Desde pequeño Jarlinson Pantano tuvo un poco de jerarquía y un toque necesario de anarquía para conseguir las cosas. Y cuando no las obtenía lloraba, y mucho. De hecho, logró con sus lágrimas que su papá lo llevara a la Vuelta a Colombia recreativa de 1997 y así capar colegio una semana. Las clases no le gustaban, ver muchas bicicletas, sí. “Mirá cómo llora, José Gabriel. Llévalo contigo para que te vea correr”, le dijeron ante el desespero con el que el niño pedía estar al lado de su papá. Fue necesario comprarle otra muda de ropa. Y mientras lavaba una, usaba la otra. Ese fue el compromiso, que él mismo se apropiara de su vestimenta.

En una etapa entre Anserma y Cartago la camioneta GMC modelo 50 de Hernán Darío Gómez, que hacía las veces de carro acompañante, no prendió en la salida y por el afán de no dejar a su padre solo en competencia, Jarlinson tomó las dos ruedas de repuesto y le pidió a otro auto que lo llevara. Paradójicamente ese día José Gabriel pinchó. “Pará, pará, ese gordito es mi papá. Tengo que ayudarle”, le dijo al conductor desconocido que ante el afán del niño frenó en seco. Se bajó, cambió la rueda delantera y antes de que José pudiera decir algo soltó una frase de entrenador: “Apurate para que no perdás tiempo”. Ya entendía la dinámica del ciclismo, ya era bastante leal con los suyos.
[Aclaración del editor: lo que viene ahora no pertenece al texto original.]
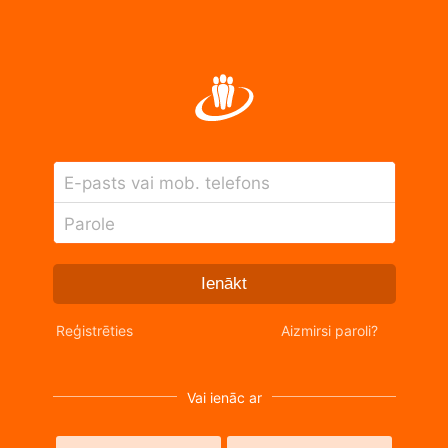
E-pasts vai mob. telefons
Parole
Ienākt
Reģistrēties
Aizmirsi paroli?
Vai ienāc ar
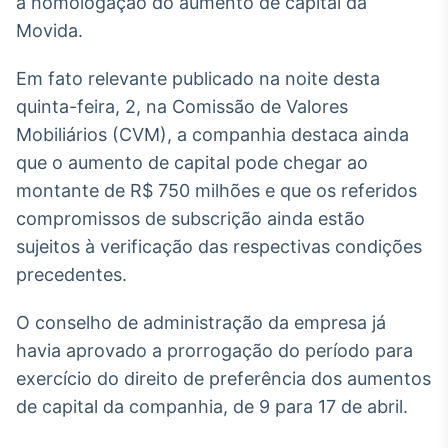
a homologação do aumento de capital da
Broadcast
White Label
Movida.
Plataforma para
conteúdos
Em fato relevante publicado na noite desta
personalizados
Soluções de Dados
quinta-feira, 2, na Comissão de Valores
e Conteúdos
Mobiliários (CVM), a companhia destaca ainda
que o aumento de capital pode chegar ao
Broadcast
OTC
montante de R$ 750 milhões e que os referidos
Plataforma para
compromissos de subscrição ainda estão
negociação de
sujeitos à verificação das respectivas condições
ativos
precedentes.
Broadcast
O conselho de administração da empresa já
Datafeed
havia aprovado a prorrogação do período para
APIs para
exercício do direito de preferência dos aumentos
integração de
conteúdos e
de capital da companhia, de 9 para 17 de abril.
dados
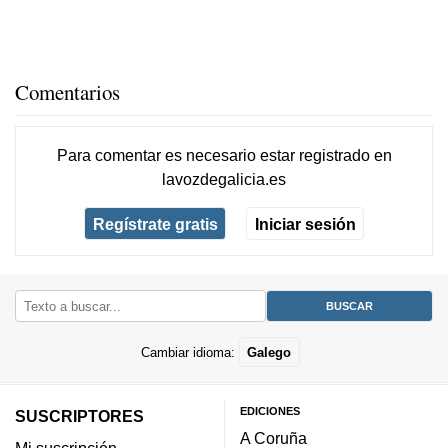
Comentarios
Para comentar es necesario
estar registrado
en
lavozdegalicia.es
Regístrate gratis
Iniciar sesión
Cambiar idioma:
Galego
EDICIONES
SUSCRIPTORES
A Coruña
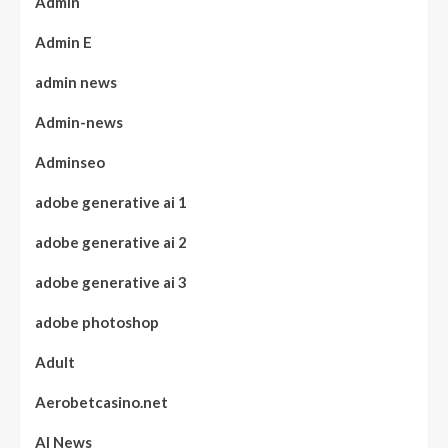
Admin
Admin E
admin news
Admin-news
Adminseo
adobe generative ai 1
adobe generative ai 2
adobe generative ai 3
adobe photoshop
Adult
Aerobetcasino.net
AI News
Esa vehemencia también la mostró cuando tomó coraje y encaró a su padre para que lo dejara ir a entrenar con él, a las cuatro de la mañana, hasta el aeropuerto Alfonso Bonilla Aragón. Tenía una bicicleta marca Raúl Mesa, de hierro, marco 46, con un plato 42 y un piñón de 14 dientes, es decir, una cicla pesada, muy grande para él y con las especificaciones de un corredor de categoría preinfantil. Como pudo se las ingenió para ir al paso de su papá y los amigos, y rodar a 45 kilómetros por hora, entendiendo que en el ciclismo el dolor en las piernas era inevitable, pero el sufrimiento, opcional.

Su esfuerzo tremendo, casi desmesurado, en una máquina obsoleta tuvo una recompensa. A partir de ese momento se ganó el derecho a entrenar con José Gabriel todos los días y llegar tarde a clases, a eso de las 7:30 a.m., mientras todos los niños entraban una hora antes. No hubo objeción de los profesores del colegio San Pedro Claver siempre y cuando cumpliera con las tareas. Esta vez no tuvo que llorar para lograr algo, sólo pedalear como si no hubiera un mañana.

Como si fuera un pasatiempo, y no una profesión, mejoró la técnica, estuvo bajo el mando de Carlos Serna, un DT de pista empírico hecho a punta de caídas. Aprendió los secretos del velódromo, a confiar en la segunda ley de Newton en cada peralte así su cuerpo estuviera a punto de rozar la madera. Se cambió de categoría, pues los niños de su edad ya no eran rivales. Su carisma se confundió muchas veces con indisciplina, pero de a poco la gente cercana entendió que ser extrovertido era su manera. Dejó de llorar para sonreír por todo.

Y eso que casi se retira del ciclismo cuando tenía 18 años y las opciones del profesionalismo eran mínimas. Trabajó en el almacén Bellatelas de Cali, en la bodega de la carrera octava con calle 12, cargando rollos de tela que pesaban entre 100 y 110 kilos. Colgó la bicicleta durante dos meses, pero no pudo ser ajeno a la magia de sus instintos. Llegó al equipo Colombia es Pasión y bajo el mando de Luis Fernando Saldarriaga aprendió que a veces la felicidad no enseña nada y que la tristeza curte para el futuro. Hoy, Jarlinson, que se llama así por la afición de su papá a las motos Harley Davidson, está a dos días de correr su tercer Tour de Francia, esta vez como gregario de Alberto Contador en el equipo Trek, dispuesto a sacrificar el beneficio propio por el de alguien más. Intentará ganar la etapa 18 de la ronda gala, la del 20 de julio, el mismo día que ganó su primera carrera en el barrio La Independencia cuando apenas tenía 11 años y correr era un juego de niños.